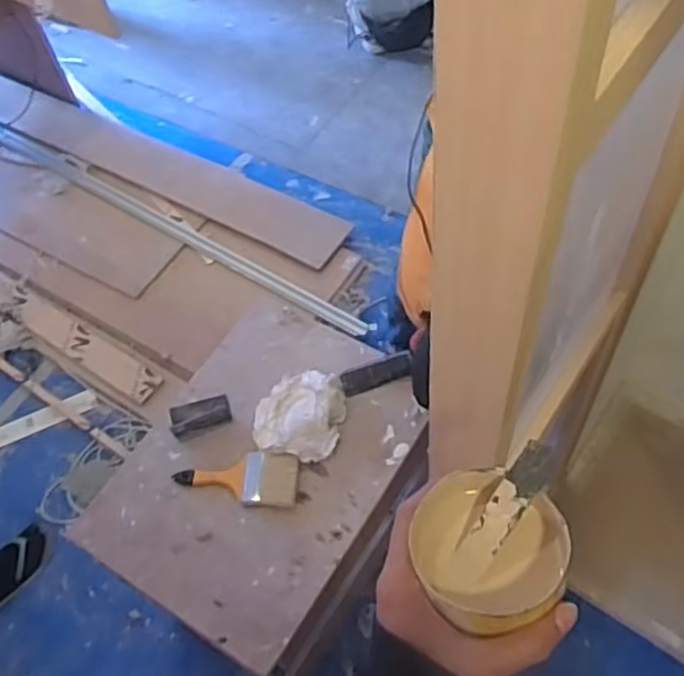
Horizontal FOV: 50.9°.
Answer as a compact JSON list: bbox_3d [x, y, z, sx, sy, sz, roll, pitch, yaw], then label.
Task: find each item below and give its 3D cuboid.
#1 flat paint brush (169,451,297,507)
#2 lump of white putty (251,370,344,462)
[{"bbox_3d":[-0.193,0.255,1.328,0.226,0.024,0.097,3,58,9],"label":"flat paint brush"},{"bbox_3d":[-0.081,0.146,1.396,0.169,0.032,0.180,12,59,14],"label":"lump of white putty"}]

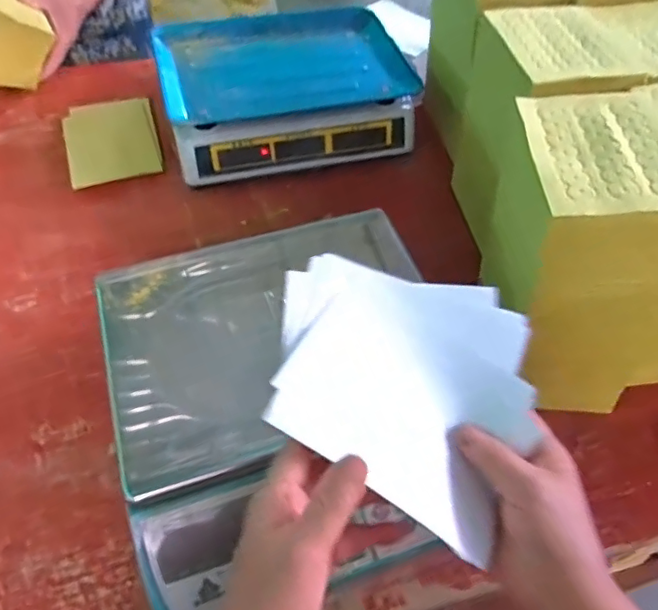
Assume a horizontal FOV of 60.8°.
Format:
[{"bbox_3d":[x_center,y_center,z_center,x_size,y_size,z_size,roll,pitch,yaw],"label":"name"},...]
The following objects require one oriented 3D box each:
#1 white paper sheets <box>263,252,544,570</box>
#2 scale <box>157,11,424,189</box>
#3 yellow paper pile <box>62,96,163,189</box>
[{"bbox_3d":[0.052,0.034,0.381,0.176,0.023,0.138,30,69,4],"label":"white paper sheets"},{"bbox_3d":[-0.067,-0.305,0.811,0.319,0.111,0.269,-11,55,-11],"label":"scale"},{"bbox_3d":[-0.308,-0.236,0.800,0.123,0.009,0.165,-15,59,-13],"label":"yellow paper pile"}]

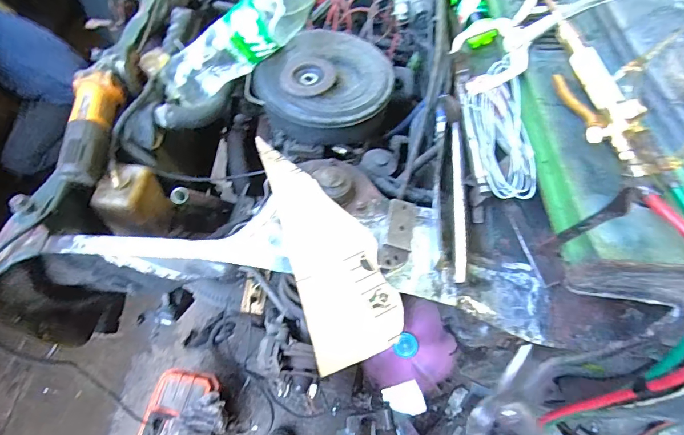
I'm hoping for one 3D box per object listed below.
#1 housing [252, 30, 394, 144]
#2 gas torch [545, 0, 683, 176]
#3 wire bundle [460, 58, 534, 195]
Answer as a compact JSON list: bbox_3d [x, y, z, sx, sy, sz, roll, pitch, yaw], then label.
[{"bbox_3d":[-0.030,-0.246,0.714,0.234,0.088,0.237,0,59,0],"label":"housing"},{"bbox_3d":[0.337,-0.189,0.535,0.061,0.059,0.344,-8,59,-5],"label":"gas torch"},{"bbox_3d":[0.228,-0.133,0.567,0.078,0.042,0.220,-3,72,-2],"label":"wire bundle"}]

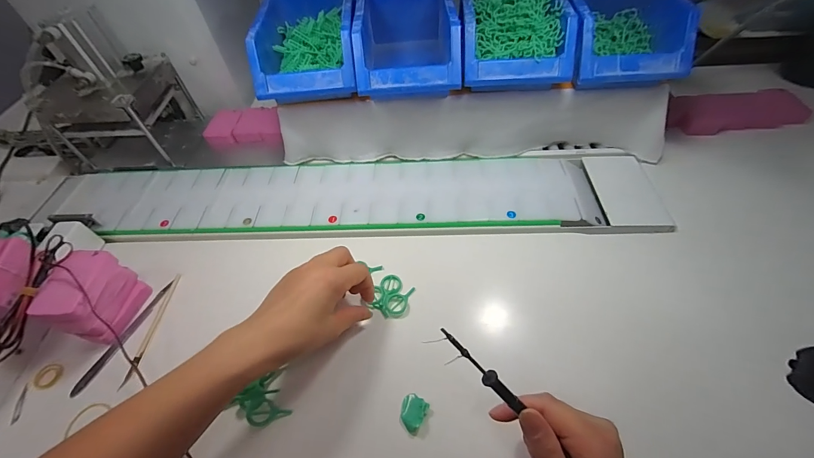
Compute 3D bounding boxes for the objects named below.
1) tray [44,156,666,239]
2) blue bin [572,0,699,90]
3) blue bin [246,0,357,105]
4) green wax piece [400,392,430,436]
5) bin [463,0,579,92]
[{"bbox_3d":[-0.076,-0.049,0.484,0.821,0.022,0.142,0,53,4],"label":"tray"},{"bbox_3d":[0.258,-0.241,0.422,0.131,0.078,0.164,0,53,4],"label":"blue bin"},{"bbox_3d":[-0.126,-0.246,0.458,0.121,0.073,0.179,-4,52,1],"label":"blue bin"},{"bbox_3d":[0.005,0.167,0.314,0.023,0.010,0.029,22,57,20],"label":"green wax piece"},{"bbox_3d":[0.131,-0.251,0.443,0.127,0.077,0.174,1,53,5],"label":"bin"}]

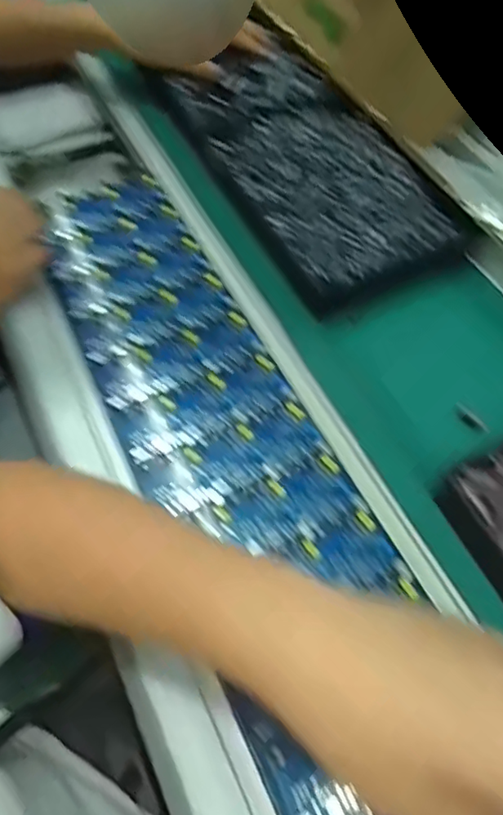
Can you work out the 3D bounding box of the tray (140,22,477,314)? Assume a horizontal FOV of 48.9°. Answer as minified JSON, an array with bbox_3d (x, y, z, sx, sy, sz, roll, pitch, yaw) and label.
[{"bbox_3d":[0.051,-0.228,0.510,0.162,0.019,0.317,-28,69,-11],"label":"tray"}]

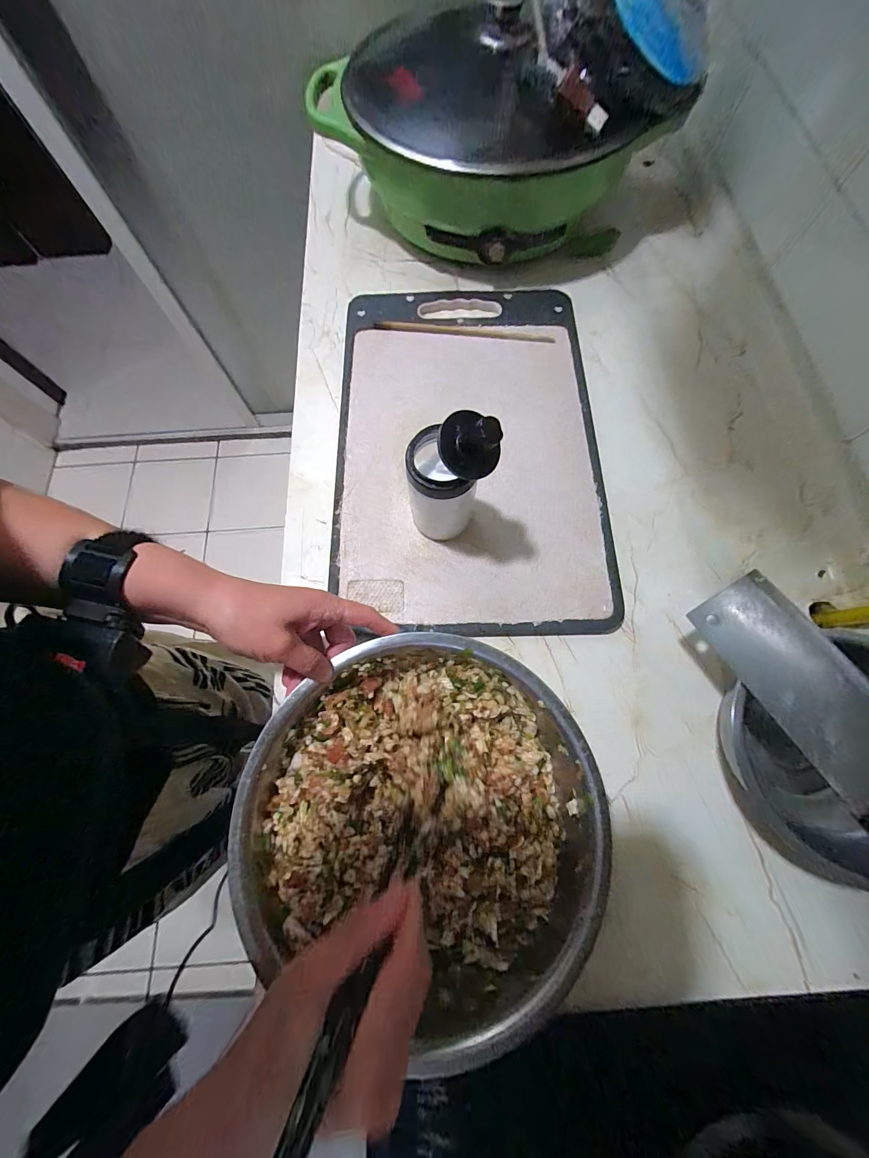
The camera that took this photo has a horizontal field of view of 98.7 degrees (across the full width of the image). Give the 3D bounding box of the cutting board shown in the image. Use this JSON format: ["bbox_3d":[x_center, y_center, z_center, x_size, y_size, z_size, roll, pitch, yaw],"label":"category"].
[{"bbox_3d":[0.036,-0.160,0.436,0.292,0.016,0.449,-2,74,-1],"label":"cutting board"}]

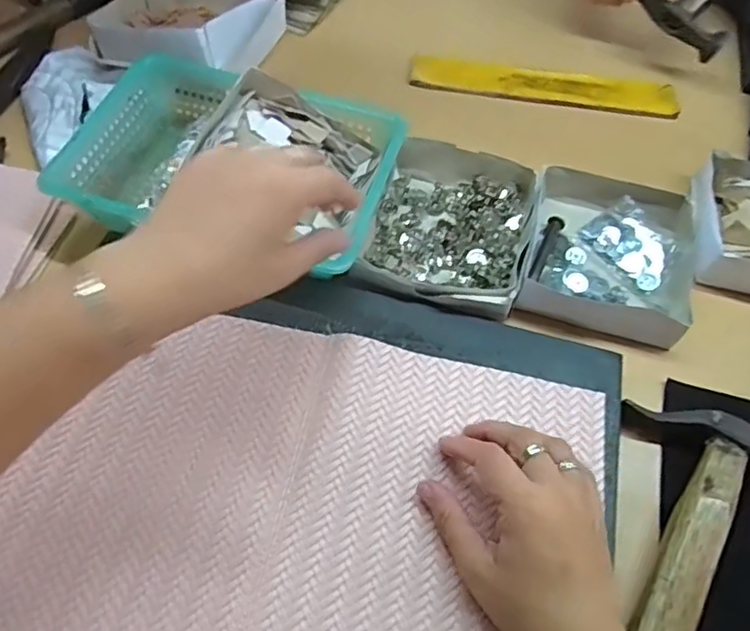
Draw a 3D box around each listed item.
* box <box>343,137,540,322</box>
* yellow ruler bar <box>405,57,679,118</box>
[{"bbox_3d":[0.063,-0.074,0.497,0.126,0.035,0.164,16,60,7],"label":"box"},{"bbox_3d":[0.176,-0.241,0.620,0.271,0.008,0.048,8,63,2],"label":"yellow ruler bar"}]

**TASK DETAILS**
In the listing above, find every line with the word "item" and copy it out.

**PROBLEM SOLUTION**
Task: find each item below and give its 3D cuboid.
Draw a 3D box around each listed item.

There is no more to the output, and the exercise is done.